For Docs, the Fix is In

Written by Stanley Goldfarb on Thursday December 9, 2010

This week, the Senate approved a one-year "doc fix" to avoid cuts in Medicare payments to physicians. But real reform still waits.

“The prospect of being hanged focuses the mind wonderfully”.  America may not be at the gallows quite yet, more like in the appeals process when it comes to the economics of healthcare. The latest iteration of the “doc fix” is the perfect example of the mess we are facing, but not really focused on quite yet.

By now, most sentient beings understand that in 1997, Congress in its inimitable style faced Medicare’s growing unaffordability by creating a system to which Congress had no intention of adhering. Every year, beginning in 2002, it has rescinded its promise to restrain the growth in payment for Medicare physician services to match the growth (or decline) in the economy. It has failed that pledge over and over again so that the current bill is about 25% over the legally determined growth rate.

Here is the perfect example of the moral hazard of our healthcare payment system. Those over 65 get more and more healthcare services and physicians supply those services and sometimes develop even more expensive treatments to generate more costs.

Yet, neither the provider nor the consumer really ever considers the cost of the services.

The explanation for where the money will come from for the latest fix is beyond convoluted. All we hear is something about the rebates for those getting insurance in the healthcare exchanges to be set up in 2014.

Here is Politico’s explanation for the revenue source for the new doc fix:

Under the health care reform law, if a person gets more of a tax subsidy than they’re eligible for, they’d have to repay no more than $250. Families would have to repay no more than $450. The deal on the table would raise those caps on a sliding scale based on income. The figures haven’t been finalized yet.

Now is it clear?

Anyhow, this is a clear example of the flaw in approaching healthcare from a perspective of price controls and insurance premium controls. None of it will work until patients and physicians have an economic incentive to achieve the most cost effective approach to providing care.

Of course, we knew there would be a doc fix in 2010.  The AMA was promised this by the administration so that it would go along with Obamacare and the status quo in healthcare. The risk of a collapse in physician payments for Medicare services is too great.

The ongoing problem persists and will be confronted again next year. Payment reform is critical but the idea that physicians can be paid for outcomes of care rather than volume of services provided is the answer proposed by Obamacare advocates and many on the right. The idea that outcomes can be attributed in a consistent fashion to the characteristics of medical care is simply not realistic.  There is too much variability that the patient brings to any encounter to be able to reliably and consistently attribute outcome to a single physician. Outcome systems that could be robust enough to allow payment to be based on results of care simply do not exist.

Rather, a capitated system like Kaiser Permanente remains the only real alternative to our current system. Accountable Care Organizations are held up by Obamacare supporters as a model that could achieve the same results as a large integrated healthcare delivery system that combines the payer and the provider in one entity like Kaiser. I doubt it as the current plan for Obamacare is for a central committee in Washington, the Independent Payment Advisory Board (IPAB) that will have virtually unchecked power to adopt laws, setting prices and payments for nearly all medical services. According to Paul Radensky, M.D. a partner in the law firm of McDermott Will & Emery,

the health reform law instructs the IPAB to develop proposals that (a) improve the health care delivery system and health outcomes, (b) protect and improve Medicare beneficiaries’ access to necessary and evidence-based items and services, and (c) target reductions in Medicare program spending to sources of excess cost growth.

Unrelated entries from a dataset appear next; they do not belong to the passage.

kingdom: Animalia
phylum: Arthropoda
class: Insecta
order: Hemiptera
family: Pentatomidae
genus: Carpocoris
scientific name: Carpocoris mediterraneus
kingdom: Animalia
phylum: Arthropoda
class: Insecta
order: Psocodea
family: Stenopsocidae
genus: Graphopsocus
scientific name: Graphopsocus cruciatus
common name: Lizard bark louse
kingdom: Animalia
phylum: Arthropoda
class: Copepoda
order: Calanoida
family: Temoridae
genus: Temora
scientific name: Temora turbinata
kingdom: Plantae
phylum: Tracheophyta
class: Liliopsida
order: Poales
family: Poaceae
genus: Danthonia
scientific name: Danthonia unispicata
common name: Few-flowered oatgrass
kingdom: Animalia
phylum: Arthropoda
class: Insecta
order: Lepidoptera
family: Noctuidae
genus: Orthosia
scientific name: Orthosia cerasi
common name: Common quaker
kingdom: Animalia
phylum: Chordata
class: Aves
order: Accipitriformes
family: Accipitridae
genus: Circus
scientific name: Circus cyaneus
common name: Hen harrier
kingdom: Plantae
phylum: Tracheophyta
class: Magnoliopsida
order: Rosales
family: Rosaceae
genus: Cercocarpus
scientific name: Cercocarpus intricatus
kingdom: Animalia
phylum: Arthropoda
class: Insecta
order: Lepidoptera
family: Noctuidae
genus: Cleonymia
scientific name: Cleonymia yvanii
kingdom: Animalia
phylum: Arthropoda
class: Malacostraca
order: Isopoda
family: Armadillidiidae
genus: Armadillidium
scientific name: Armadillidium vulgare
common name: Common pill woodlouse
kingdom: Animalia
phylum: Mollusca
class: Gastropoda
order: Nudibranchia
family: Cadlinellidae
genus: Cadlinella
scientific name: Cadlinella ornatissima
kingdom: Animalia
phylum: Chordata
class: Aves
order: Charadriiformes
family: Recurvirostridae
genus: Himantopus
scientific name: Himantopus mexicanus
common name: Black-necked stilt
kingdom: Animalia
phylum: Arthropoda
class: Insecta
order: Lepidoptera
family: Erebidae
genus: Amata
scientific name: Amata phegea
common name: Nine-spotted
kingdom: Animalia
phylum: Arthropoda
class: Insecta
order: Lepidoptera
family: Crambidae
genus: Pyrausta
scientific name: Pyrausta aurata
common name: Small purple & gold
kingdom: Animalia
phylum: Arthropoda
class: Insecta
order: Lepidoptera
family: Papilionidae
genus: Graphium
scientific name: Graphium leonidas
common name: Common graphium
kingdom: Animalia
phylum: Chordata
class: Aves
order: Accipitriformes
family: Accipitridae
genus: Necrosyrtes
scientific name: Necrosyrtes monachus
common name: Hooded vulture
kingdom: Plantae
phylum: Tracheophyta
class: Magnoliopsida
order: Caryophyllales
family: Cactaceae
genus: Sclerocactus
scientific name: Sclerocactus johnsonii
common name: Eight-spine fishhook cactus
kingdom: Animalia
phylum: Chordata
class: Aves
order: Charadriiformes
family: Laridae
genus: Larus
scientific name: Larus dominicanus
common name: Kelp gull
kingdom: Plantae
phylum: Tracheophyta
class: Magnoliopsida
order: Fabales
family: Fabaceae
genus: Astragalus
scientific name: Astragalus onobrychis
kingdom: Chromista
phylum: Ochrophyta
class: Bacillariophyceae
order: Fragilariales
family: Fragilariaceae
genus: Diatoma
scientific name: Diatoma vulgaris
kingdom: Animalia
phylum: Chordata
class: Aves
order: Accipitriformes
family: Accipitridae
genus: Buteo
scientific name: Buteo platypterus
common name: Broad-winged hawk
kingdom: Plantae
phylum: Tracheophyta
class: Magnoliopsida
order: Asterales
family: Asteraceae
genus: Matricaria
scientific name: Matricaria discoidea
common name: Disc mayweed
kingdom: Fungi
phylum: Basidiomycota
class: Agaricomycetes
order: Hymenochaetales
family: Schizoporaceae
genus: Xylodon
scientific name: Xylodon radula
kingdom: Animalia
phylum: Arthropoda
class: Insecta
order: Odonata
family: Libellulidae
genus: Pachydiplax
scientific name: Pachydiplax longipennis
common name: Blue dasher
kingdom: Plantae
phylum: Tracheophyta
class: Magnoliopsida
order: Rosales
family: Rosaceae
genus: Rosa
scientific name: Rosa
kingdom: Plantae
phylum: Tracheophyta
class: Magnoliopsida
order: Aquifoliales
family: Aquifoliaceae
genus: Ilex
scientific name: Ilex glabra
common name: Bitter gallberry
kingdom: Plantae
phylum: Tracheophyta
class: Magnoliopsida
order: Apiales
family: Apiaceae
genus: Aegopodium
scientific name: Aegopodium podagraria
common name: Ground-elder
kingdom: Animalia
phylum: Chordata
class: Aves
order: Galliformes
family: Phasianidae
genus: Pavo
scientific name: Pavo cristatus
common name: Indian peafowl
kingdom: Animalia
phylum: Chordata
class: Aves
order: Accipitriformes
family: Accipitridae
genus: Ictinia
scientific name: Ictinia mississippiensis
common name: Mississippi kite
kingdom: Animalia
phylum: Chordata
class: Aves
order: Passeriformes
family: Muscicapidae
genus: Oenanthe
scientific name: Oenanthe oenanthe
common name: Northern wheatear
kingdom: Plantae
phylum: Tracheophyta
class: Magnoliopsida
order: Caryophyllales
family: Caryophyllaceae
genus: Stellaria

Congress specified that IPAB proposals shall not include any recommendation to ration health care, raise revenues, raise Medicare beneficiary premiums, increase Medicare beneficiary cost-sharing (including deductibles, coinsurance and copayments) or otherwise restrict benefits or modify eligibility criteria

It is going to be impossible for such a central command approach to accomplish anything more than Congress achieved with the original approach to the doc fix, yet another mess that is either created or perpetuated in Obamacare and awaits real reform.